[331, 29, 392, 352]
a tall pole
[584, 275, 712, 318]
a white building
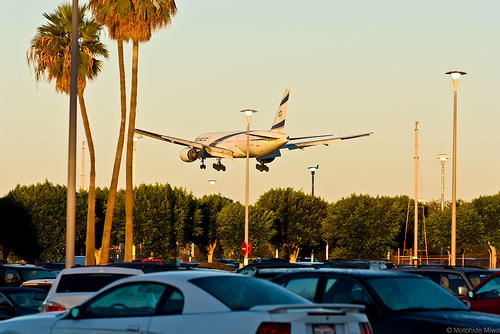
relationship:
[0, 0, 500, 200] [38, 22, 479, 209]
clouds in sky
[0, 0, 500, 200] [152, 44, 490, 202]
clouds in sky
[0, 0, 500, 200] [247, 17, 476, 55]
clouds in blue sky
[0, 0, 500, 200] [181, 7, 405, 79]
clouds in sky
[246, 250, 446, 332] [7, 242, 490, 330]
car in lot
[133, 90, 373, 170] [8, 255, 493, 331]
airplane landing behind parking lot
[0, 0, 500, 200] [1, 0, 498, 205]
clouds in sky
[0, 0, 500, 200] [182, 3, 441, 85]
clouds in sky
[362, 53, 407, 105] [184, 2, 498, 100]
clouds in sky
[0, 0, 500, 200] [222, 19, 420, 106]
clouds in sky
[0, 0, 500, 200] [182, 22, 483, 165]
clouds in sky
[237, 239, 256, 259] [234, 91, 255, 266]
sign on pole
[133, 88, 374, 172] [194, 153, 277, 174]
airplane with landing gear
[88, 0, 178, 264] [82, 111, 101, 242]
palmtrees with trunk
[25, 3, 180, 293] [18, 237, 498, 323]
palmtrees in lot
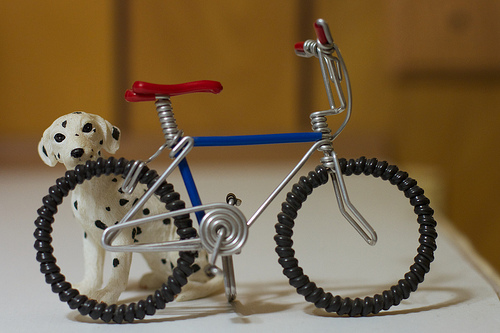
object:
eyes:
[54, 133, 66, 143]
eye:
[82, 123, 93, 133]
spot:
[111, 126, 121, 141]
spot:
[94, 219, 109, 230]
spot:
[119, 198, 130, 206]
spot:
[142, 207, 150, 215]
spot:
[61, 120, 67, 128]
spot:
[72, 200, 79, 210]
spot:
[112, 257, 120, 268]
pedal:
[187, 263, 226, 284]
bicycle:
[27, 18, 438, 326]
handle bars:
[289, 14, 344, 60]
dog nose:
[70, 148, 85, 158]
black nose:
[70, 148, 85, 158]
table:
[0, 160, 493, 333]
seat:
[122, 77, 225, 105]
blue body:
[171, 127, 323, 232]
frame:
[96, 18, 379, 255]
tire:
[274, 152, 439, 317]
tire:
[32, 154, 203, 324]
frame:
[98, 112, 377, 262]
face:
[42, 112, 104, 167]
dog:
[36, 109, 223, 324]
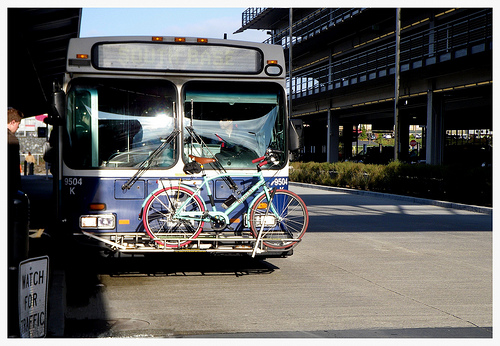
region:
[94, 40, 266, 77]
The bus's destination is displayed here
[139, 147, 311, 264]
The carrier has a bicycle on it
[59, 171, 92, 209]
The bus's ID number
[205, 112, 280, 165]
The bus driver awaits passengers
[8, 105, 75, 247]
This man is preparing to board the bus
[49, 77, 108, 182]
The bus's door is open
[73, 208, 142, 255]
The headlights are on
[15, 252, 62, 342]
A "watch for traffic" sign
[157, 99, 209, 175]
Windshield wipers for when it rains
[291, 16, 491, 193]
A parking garage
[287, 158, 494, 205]
green shrubs growing along the street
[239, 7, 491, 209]
tall concrete multi story building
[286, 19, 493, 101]
metal railings outside a multi story building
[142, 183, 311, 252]
red wheels on a bicycle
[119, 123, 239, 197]
black wipers on a bus windshield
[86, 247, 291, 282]
shadow under the front of a bus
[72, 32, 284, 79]
five orange lights above bus windshield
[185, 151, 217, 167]
brown bicycle seat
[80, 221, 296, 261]
bicycle rack on the front of a bus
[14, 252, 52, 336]
white metal sign next to the bus stop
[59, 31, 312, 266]
bus is parked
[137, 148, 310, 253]
turquoise and red bicycle on the front of a bus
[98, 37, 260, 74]
bus has destination showing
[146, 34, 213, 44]
three orange lights above destination screen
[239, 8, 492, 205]
multi story building next to a bus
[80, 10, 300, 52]
clear blue sky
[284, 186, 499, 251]
building casts a shadow on the ground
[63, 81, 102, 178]
door to the bus is open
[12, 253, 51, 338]
sign advises to watch for traffic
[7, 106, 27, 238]
man waits at the bus stop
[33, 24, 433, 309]
large blue passenger bus with bicycle on front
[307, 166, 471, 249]
shadows on the street next to the bus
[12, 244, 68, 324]
black and white sign: watch for traffic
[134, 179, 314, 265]
bicycle has red wheel detail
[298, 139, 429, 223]
green bushes along the parking garage border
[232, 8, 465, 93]
blue parking garage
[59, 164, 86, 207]
letters are numbers on bus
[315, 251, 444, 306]
street is grey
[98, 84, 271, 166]
light is reflected in the windshield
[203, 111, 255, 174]
man driving bus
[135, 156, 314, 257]
bicycle on the front of a bus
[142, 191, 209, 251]
red bicycle tire on a bike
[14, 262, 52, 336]
white sign with black letters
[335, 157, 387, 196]
shrubs on the side of a street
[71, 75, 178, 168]
window on the front of a bus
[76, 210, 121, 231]
headlight on the front of a bus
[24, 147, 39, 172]
person wearing a yellow shirt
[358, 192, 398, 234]
shadow of a walk way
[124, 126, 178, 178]
windshield wiper on a bus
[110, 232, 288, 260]
bicycle rack on a bus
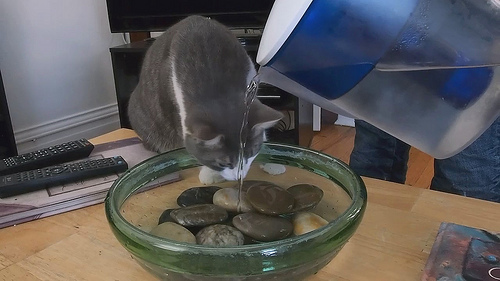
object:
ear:
[246, 98, 284, 132]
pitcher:
[254, 0, 498, 160]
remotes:
[2, 138, 95, 175]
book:
[0, 136, 181, 229]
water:
[235, 56, 500, 213]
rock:
[209, 183, 254, 212]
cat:
[128, 14, 286, 183]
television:
[106, 0, 276, 34]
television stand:
[109, 35, 340, 148]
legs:
[430, 118, 499, 203]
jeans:
[349, 118, 500, 203]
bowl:
[105, 141, 367, 279]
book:
[415, 220, 500, 280]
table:
[0, 128, 498, 281]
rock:
[244, 182, 296, 214]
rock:
[286, 183, 323, 209]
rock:
[176, 185, 222, 207]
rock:
[291, 212, 329, 235]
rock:
[233, 212, 293, 242]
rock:
[147, 221, 200, 246]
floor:
[309, 125, 436, 189]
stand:
[107, 30, 338, 148]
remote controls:
[0, 155, 129, 198]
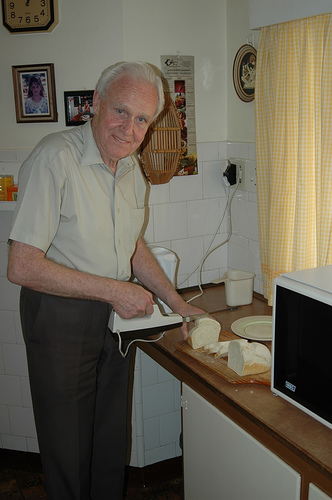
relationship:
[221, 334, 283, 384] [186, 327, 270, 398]
bread on a cutting board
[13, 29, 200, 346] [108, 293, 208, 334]
man holding carving knife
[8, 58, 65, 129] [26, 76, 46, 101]
picture of a girl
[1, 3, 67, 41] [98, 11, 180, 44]
clock on wall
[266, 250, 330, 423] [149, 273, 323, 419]
microwave on counter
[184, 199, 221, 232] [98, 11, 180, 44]
white on wall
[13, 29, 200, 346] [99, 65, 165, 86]
man has white hair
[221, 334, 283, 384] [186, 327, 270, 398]
bread on cutting board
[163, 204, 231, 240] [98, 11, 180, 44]
tiles on wall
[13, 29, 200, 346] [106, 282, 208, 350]
man using a electric slicer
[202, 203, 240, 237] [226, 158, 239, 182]
cords in electrical outlet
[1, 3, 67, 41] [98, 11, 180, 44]
clock behind wall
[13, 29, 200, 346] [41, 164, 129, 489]
gentleman neatley dressed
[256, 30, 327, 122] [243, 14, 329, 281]
curtain over window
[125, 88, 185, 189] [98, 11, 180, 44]
wooden basket on wall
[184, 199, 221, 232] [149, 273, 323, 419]
white door below counter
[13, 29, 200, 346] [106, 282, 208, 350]
man holding carving knife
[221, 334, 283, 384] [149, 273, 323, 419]
bread on counter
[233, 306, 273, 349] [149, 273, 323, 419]
white plate on counter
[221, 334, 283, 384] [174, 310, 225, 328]
bread being sliced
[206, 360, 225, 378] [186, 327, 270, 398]
wood small cutting board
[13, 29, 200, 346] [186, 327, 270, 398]
man using cutting board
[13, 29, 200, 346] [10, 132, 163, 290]
man in shirt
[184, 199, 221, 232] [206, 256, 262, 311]
white plastic cup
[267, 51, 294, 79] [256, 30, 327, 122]
yellow gingham curtain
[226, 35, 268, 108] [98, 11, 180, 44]
plate hung wall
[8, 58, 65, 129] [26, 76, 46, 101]
photo of girl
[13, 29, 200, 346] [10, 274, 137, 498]
man wearing brown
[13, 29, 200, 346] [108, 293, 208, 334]
man using carving knife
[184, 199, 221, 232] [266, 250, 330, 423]
white and black microwave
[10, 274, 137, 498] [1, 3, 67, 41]
brown and tan clock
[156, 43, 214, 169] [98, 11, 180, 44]
poster hanging on wall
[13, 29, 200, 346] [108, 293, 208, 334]
man holds carving knife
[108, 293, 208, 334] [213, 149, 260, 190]
carving knife in electrical outlet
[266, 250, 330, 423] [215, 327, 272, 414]
microwave on a table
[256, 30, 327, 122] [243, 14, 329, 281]
curtain covers window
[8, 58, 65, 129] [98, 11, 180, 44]
female hangs on wall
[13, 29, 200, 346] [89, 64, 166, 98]
man has gray hair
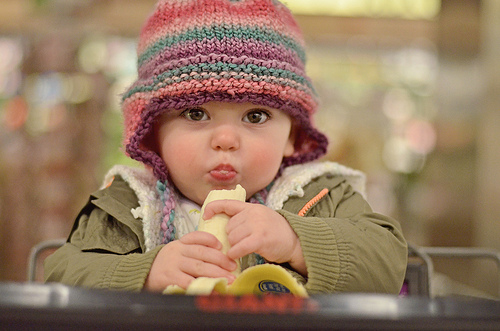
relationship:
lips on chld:
[209, 160, 236, 179] [30, 15, 410, 329]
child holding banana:
[33, 0, 435, 293] [172, 179, 267, 297]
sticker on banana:
[252, 274, 295, 297] [161, 182, 315, 311]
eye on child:
[184, 103, 213, 126] [33, 0, 435, 293]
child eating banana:
[33, 0, 435, 293] [161, 182, 315, 311]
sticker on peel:
[256, 278, 289, 294] [220, 266, 317, 291]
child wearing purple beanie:
[33, 0, 435, 293] [123, 0, 327, 179]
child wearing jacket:
[33, 0, 435, 293] [44, 169, 409, 294]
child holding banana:
[107, 4, 341, 276] [160, 186, 316, 295]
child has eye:
[33, 0, 435, 293] [176, 106, 212, 123]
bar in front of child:
[0, 276, 498, 328] [33, 0, 435, 293]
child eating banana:
[33, 0, 435, 293] [150, 178, 305, 303]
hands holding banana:
[157, 197, 298, 287] [197, 180, 249, 272]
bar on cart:
[414, 229, 472, 261] [0, 233, 485, 329]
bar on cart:
[0, 276, 498, 328] [0, 233, 485, 329]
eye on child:
[237, 107, 269, 121] [33, 0, 435, 293]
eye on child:
[176, 106, 212, 123] [33, 0, 435, 293]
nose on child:
[210, 114, 240, 151] [33, 0, 435, 293]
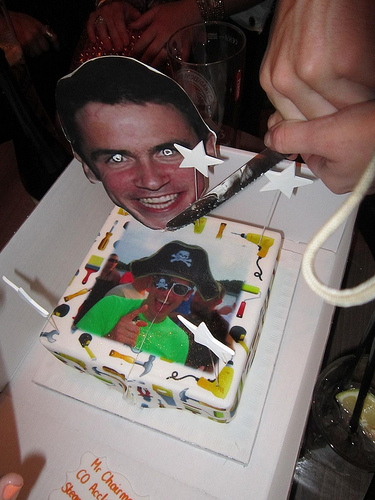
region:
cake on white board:
[92, 217, 278, 496]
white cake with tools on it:
[82, 217, 264, 444]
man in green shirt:
[123, 216, 205, 388]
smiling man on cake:
[107, 229, 235, 415]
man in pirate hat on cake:
[122, 237, 228, 385]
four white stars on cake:
[0, 140, 314, 398]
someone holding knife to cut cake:
[158, 118, 320, 260]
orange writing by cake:
[51, 439, 129, 497]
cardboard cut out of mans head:
[29, 66, 247, 244]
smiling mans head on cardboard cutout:
[48, 65, 239, 251]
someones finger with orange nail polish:
[0, 471, 25, 499]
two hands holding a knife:
[166, 1, 374, 230]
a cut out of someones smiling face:
[51, 54, 217, 229]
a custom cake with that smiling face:
[39, 197, 284, 425]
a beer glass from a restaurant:
[165, 19, 247, 145]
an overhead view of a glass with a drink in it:
[311, 351, 374, 472]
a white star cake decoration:
[173, 140, 223, 178]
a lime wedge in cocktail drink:
[335, 387, 374, 441]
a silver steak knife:
[165, 147, 287, 233]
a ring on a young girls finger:
[94, 14, 104, 25]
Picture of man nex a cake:
[46, 48, 223, 233]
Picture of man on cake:
[70, 211, 254, 367]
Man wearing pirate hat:
[72, 234, 234, 365]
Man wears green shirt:
[70, 232, 228, 369]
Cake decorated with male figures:
[23, 179, 297, 429]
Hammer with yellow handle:
[102, 341, 159, 381]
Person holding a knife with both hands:
[145, 2, 374, 237]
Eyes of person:
[98, 143, 178, 170]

——

§ **Directions for this task**
Please copy everything in the listing from the line containing "[108, 293, 208, 334] [213, 149, 260, 190]" down to the line containing "[92, 217, 278, 496]", both lines included. Leave out the picture lines.

§ **Full output**
[108, 293, 208, 334] [213, 149, 260, 190]
carving knife in electrical outlet
[266, 250, 330, 423] [215, 327, 272, 414]
microwave on a table
[256, 30, 327, 122] [243, 14, 329, 281]
curtain covers window
[8, 58, 65, 129] [98, 11, 180, 44]
female hangs on wall
[13, 29, 200, 346] [89, 64, 166, 98]
man has gray hair
relationship:
lips on chld:
[209, 160, 236, 179] [30, 15, 410, 329]
child holding banana:
[33, 0, 435, 293] [172, 179, 267, 297]
sticker on banana:
[252, 274, 295, 297] [161, 182, 315, 311]
eye on child:
[184, 103, 213, 126] [33, 0, 435, 293]
child eating banana:
[33, 0, 435, 293] [161, 182, 315, 311]
sticker on peel:
[256, 278, 289, 294] [220, 266, 317, 291]
child wearing purple beanie:
[33, 0, 435, 293] [123, 0, 327, 179]
child wearing jacket:
[33, 0, 435, 293] [44, 169, 409, 294]
child holding banana:
[107, 4, 341, 276] [160, 186, 316, 295]
child has eye:
[33, 0, 435, 293] [176, 106, 212, 123]
bar in front of child:
[0, 276, 498, 328] [33, 0, 435, 293]
child eating banana:
[33, 0, 435, 293] [150, 178, 305, 303]
hands holding banana:
[157, 197, 298, 287] [197, 180, 249, 272]
bar on cart:
[414, 229, 472, 261] [0, 233, 485, 329]
bar on cart:
[0, 276, 498, 328] [0, 233, 485, 329]
eye on child:
[237, 107, 269, 121] [33, 0, 435, 293]
eye on child:
[176, 106, 212, 123] [33, 0, 435, 293]
nose on child:
[210, 114, 240, 151] [33, 0, 435, 293]
region:
cake on white board:
[92, 217, 278, 496]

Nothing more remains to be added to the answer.